• _PASSAGE TO READ_:
A Tangled Web

Complex factors shape differences in provincial electricity system policies and regulations that can spur or stymie investment

They are like the thick braids of transmission wire criss-crossing Canada: something constantly bending under winds of change, often fraying over time and sometimes snapping after storms. Political storms, that is. Just ask Ontario right now.

We’re talking about Canada’s complex snarl of provincial electricity market regulations; where no two provinces have harmonious rules over electrical power generation and development, electrical transmission, environmental assessments and other regulated aspects of the electricity market. Some provinces are so radically different in approach that one can be a welcoming Mecca for investment in its electrical system. And right beside it, another province has an inhospitable regulatory environment and monopolistic regime where a Crown corporation makes, sells and rules virtually every electron in the power grid. Newcomer businesses to those electricity markets need not apply.

The provinces, says Vancouver lawyer David Bursey, a member of the Energy Regulatory Practice Group at Bennett Jones LLP, each have “a whole series of different social, economic and political experiments” that affect the current state and development of their electrical infrastructure.

“We need predictability, certainty and a reasonable expectation of reaching decisions. It is really important for investment.” Without certainty and a more harmonious regulatory regime throughout Canada that makes it easier to get approvals for new facilities — from electrical power generation to transmission — “then you are doomed to the status quo,” suggests Bursey. That status quo includes aging electrical infrastructure in many provinces and regulations that thwart technological innovation at the expense of the environment and consumers.

• _PROVIDED MATERIAL_:
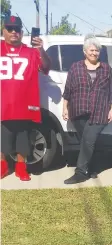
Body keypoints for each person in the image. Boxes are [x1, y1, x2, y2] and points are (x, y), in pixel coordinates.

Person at [62, 34, 112, 184]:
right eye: (91, 50)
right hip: (78, 112)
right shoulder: (75, 67)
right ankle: (92, 167)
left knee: (88, 140)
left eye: (97, 51)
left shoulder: (106, 69)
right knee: (87, 142)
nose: (94, 53)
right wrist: (65, 108)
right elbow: (68, 90)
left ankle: (81, 172)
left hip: (99, 113)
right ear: (85, 51)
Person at [0, 15, 51, 181]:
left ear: (22, 33)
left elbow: (45, 68)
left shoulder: (30, 51)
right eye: (10, 29)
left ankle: (21, 167)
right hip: (3, 102)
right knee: (3, 136)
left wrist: (41, 50)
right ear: (4, 31)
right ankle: (3, 165)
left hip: (24, 103)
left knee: (23, 137)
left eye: (17, 29)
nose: (14, 32)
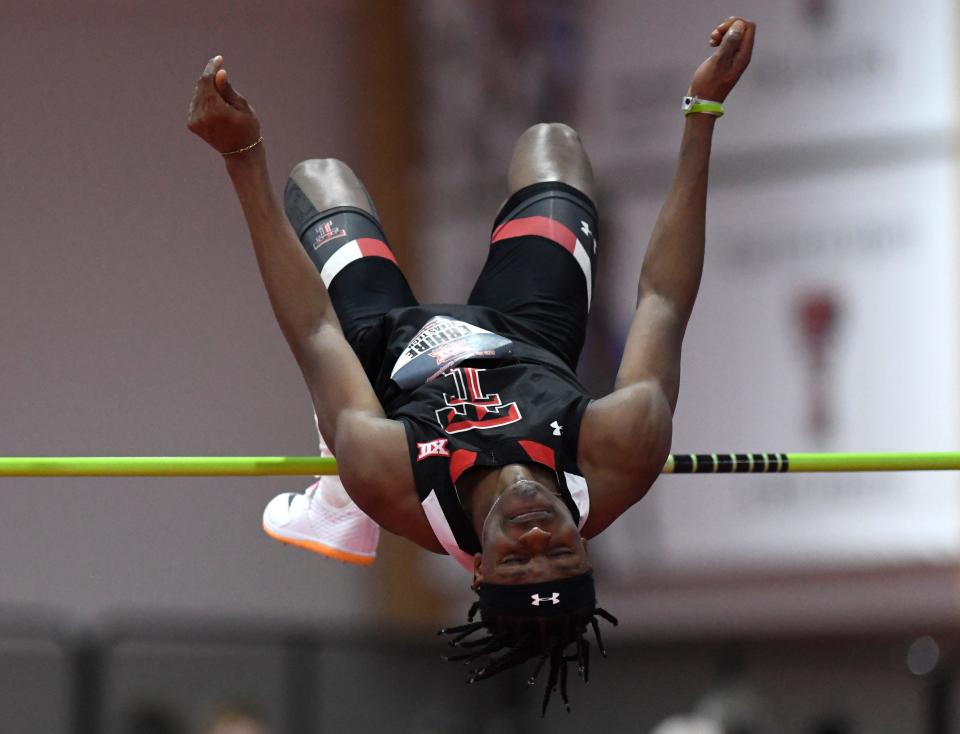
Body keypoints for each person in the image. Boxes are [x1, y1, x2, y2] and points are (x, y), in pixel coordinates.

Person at [187, 16, 755, 713]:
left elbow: (312, 332)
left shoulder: (392, 475)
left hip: (390, 359)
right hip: (528, 339)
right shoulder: (620, 451)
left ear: (479, 568)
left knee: (317, 179)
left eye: (519, 560)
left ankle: (336, 488)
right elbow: (663, 299)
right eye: (563, 553)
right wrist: (704, 111)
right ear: (589, 548)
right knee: (554, 144)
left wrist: (242, 157)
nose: (539, 535)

• _THINGS TO DO_:
**a)** Answer these from the article on provincial electricity regulation:
(i) Which province does the article single out as currently facing political storms?
(ii) What practice group at Bennett Jones LLP is David Bursey a member of?
(iii) What three things does Bursey say are needed?
**b)** Copy everything in the article on provincial electricity regulation from "The provinces, says" down to "environment and consumers.", swapping in "stability" for "certainty".
**c)** Resume the article on provincial electricity regulation after its last sentence.

• _ANSWER SECTION_:
**a)**
(i) Ontario
(ii) The Energy Regulatory Practice Group
(iii) Predictability, certainty and a reasonable expectation of reaching decisions

**b)**
The provinces, says Vancouver lawyer David Bursey, a member of the Energy Regulatory Practice Group at Bennett Jones LLP, each have “a whole series of different social, economic and political experiments” that affect the current state and development of their electrical infrastructure.

“We need predictability, stability and a reasonable expectation of reaching decisions. It is really important for investment.” Without stability and a more harmonious regulatory regime throughout Canada that makes it easier to get approvals for new facilities — from electrical power generation to transmission — “then you are doomed to the status quo,” suggests Bursey. That status quo includes aging electrical infrastructure in many provinces and regulations that thwart technological innovation at the expense of the environment and consumers.

**c)**
 

All of this gives headaches to the lawyers who advise clients on matters on all sides of the electricity market spectrum — governments, First Nations, power-generator developers, transmission companies, private utilities and the huge investment entities behind the scenes. It also gives them plenty of work.

“Complicated regulatory regimes are how I earn my living,” says Toronto lawyer Adam Chamberlain with a bit of a laugh. A partner in Gowling WLG’s Toronto office, Chamberlain specializes in environmental law. He’s worked as counsel on electrical infrastructure matters in a variety of jurisdictions, including Ontario, Alberta, Nunavut and the Yukon. “It can be tricky as a lawyer to keep on top of all the jurisdictions. But for people like me who are kind of regulatory geeks, it’s also very interesting.”

In the two-plus decades Chamberlain has been practising, he’s seen plenty of change in electricity market generation and regulation across Canada. That’s particularly so in Alberta and Ontario; the two provinces where Crown corporations do not completely own the game, where there are varying degrees of market competition, and where the regulatory regimes most contrast with each other and the other provinces and territories.

Electrical generation in Canada, soon after 1881 when a steam-driven generator in Toronto lit up arc lamps around — what else — a hockey rink, had been the exclusive purview of provincial monopolies for much of our history.

One of the world’s first integrated public electrical utilities was the Hydro-Electric Power Commission of Ontario, founded in 1906, and renamed Ontario Hydro in 1974.

But about 20 years ago, notes Chamberlain, the provincial government started to break up one of North America’s largest electric monopolies, the Ontario Hydro electricity monopoly.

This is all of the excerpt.